With big parts of the economy left relatively unscathed by the pandemic, interest rates still at rock bottom, consumers ready to spend their pandemic savings and Europe’s 750 billion-euro ($900 billion) Covid recovery fund poised to start disbursements, it’s tempting to think the worst is over.
Policy makers, though, shouldn’t consider the “low number of insolvency filings in Europe as a sign of corporate health,” the European Systemic Risk Board — which oversees the continent’s financial system — has warned. It noted that in a worst-case scenario the current calm might be “the sea retreating before a tsunami.”
Because of government loan guarantees, business failures would also further damage public finances. That’s one reason France’s President Emmanuel Macron and other leaders are in a hurry to relax lockdown restrictions. Every day of lost revenues deepens the hole from which companies must climb.
Genuine zombie businesses — those that were financially distressed before the pandemic but were able to avoid filing for creditor protection last year — will, however, remain in that hole. “Many insolvencies have been postponed rather than prevented,” notes French credit insurer Coface SA.
1 Euler Hermes, another credit insurer, expects global insolvencies to be 13% higher in 2021 than in 2019. In 2022 it expects insolvencies will be 27% higher than in 2019.
Given the circumstances, that would be a decent outcome. Even once-healthy companies are burdened with huge borrowings and reopening for business brings new risks. After a long hibernation firms have to rebuild inventory and rehire staff, potentially sinking them further into debt. The travel and hospitality industries face the biggest difficulties, which bodes ill for southern Europe where they account for a bigger share of output and governments have less fiscal firepower. Spain and Italy may see more insolvencies than Germany.
A tricky dance is now underway in which governments and lenders try to wean companies off financial support while separating businesses with sound long-term prospects from the no hopers. Telling one from other isn’t easy.
After a long hiatus Germany says over-indebted businesses should file promptly for insolvency. A German government backstop for the credit insurance that underpins vital trade expires next month.

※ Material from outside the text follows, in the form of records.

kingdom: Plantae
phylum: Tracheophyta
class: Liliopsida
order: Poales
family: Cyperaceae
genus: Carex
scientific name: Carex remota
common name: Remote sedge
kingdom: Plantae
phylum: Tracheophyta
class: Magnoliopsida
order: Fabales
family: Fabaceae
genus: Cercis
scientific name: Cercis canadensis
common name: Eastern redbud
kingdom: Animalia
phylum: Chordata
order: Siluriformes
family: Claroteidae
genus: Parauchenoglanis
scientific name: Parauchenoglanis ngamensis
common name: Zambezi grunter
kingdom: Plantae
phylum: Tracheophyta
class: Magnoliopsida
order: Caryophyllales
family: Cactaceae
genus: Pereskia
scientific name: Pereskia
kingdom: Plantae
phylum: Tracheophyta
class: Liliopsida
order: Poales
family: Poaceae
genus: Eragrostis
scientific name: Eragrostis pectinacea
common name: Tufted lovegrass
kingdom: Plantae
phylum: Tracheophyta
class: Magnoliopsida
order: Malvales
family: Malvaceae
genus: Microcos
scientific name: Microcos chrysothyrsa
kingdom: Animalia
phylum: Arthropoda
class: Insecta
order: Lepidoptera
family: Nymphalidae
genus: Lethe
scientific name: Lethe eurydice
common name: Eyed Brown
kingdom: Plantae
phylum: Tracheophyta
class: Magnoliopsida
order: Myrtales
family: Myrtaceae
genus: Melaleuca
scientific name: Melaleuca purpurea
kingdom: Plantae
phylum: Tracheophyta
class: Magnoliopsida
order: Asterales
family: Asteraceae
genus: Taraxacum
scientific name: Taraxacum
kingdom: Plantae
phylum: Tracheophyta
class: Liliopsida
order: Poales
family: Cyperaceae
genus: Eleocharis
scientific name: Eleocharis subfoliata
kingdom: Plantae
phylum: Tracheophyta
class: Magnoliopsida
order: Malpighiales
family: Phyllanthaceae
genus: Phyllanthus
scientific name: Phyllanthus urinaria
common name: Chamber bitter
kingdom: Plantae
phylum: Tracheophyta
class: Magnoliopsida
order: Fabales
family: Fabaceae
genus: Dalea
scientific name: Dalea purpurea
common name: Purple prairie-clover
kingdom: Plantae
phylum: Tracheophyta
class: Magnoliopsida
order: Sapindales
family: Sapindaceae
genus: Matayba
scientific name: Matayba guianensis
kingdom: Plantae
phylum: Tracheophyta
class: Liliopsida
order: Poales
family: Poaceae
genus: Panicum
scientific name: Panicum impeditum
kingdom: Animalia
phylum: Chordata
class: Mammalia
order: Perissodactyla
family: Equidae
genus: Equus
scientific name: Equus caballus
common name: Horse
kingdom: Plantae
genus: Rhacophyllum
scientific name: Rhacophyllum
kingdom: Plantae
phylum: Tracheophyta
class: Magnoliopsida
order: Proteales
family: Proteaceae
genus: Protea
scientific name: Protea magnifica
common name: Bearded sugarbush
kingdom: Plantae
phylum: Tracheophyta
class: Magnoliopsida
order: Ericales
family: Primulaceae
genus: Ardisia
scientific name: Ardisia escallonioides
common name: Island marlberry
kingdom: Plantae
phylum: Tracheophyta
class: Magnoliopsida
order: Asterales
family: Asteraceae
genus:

And yet, with national elections looming in Germany and France and governments everywhere under pressure over their handling of the pandemic, there’s a strong temptation to keep the cash spigot open. Look at how Paris has showered money on Air France-KLM. Britain’s small businesses have been given up to 10 years to repay so-called “Bounce Back” loans. Much of the 47 billion pounds ($65 billion) they’ve borrowed will probably never be recouped.
It’s no wonder European banks are sounding more sanguine about commercial lending. Lloyds Banking Group Plc and HSBC Holdings Plc have unwound some bad-loan provisions, while Austria’s Erste Group Bank AG says the “vast majority” of customers resumed loan payments “without delay.” Even if this confidence turns out to be misplaced, the finance sector is better capitalized now than before the last recession. Shareholders are more upbeat, too: The Euro Stoxx banks index has gained 23% this year.
Free-market acolytes will say Europe’s decision to prop up zombies has already done lasting damage by preventing labor and capital from shifting to more dynamic businesses. Creative destruction is essential to capitalism, they say. Productivity will suffer.
That’s too crude. While massive government intervention is often targeted poorly, it has prevented the collapse of healthy businesses. Employees kept their jobs and banks were able to keep extending credit. Europe’s recession was brutal but it could have been much worse.
A year ago no lender or government could judge reasonably which companies’ prospects had been permanently impaired. By the summer they should have a much better idea. Some hard decisions await.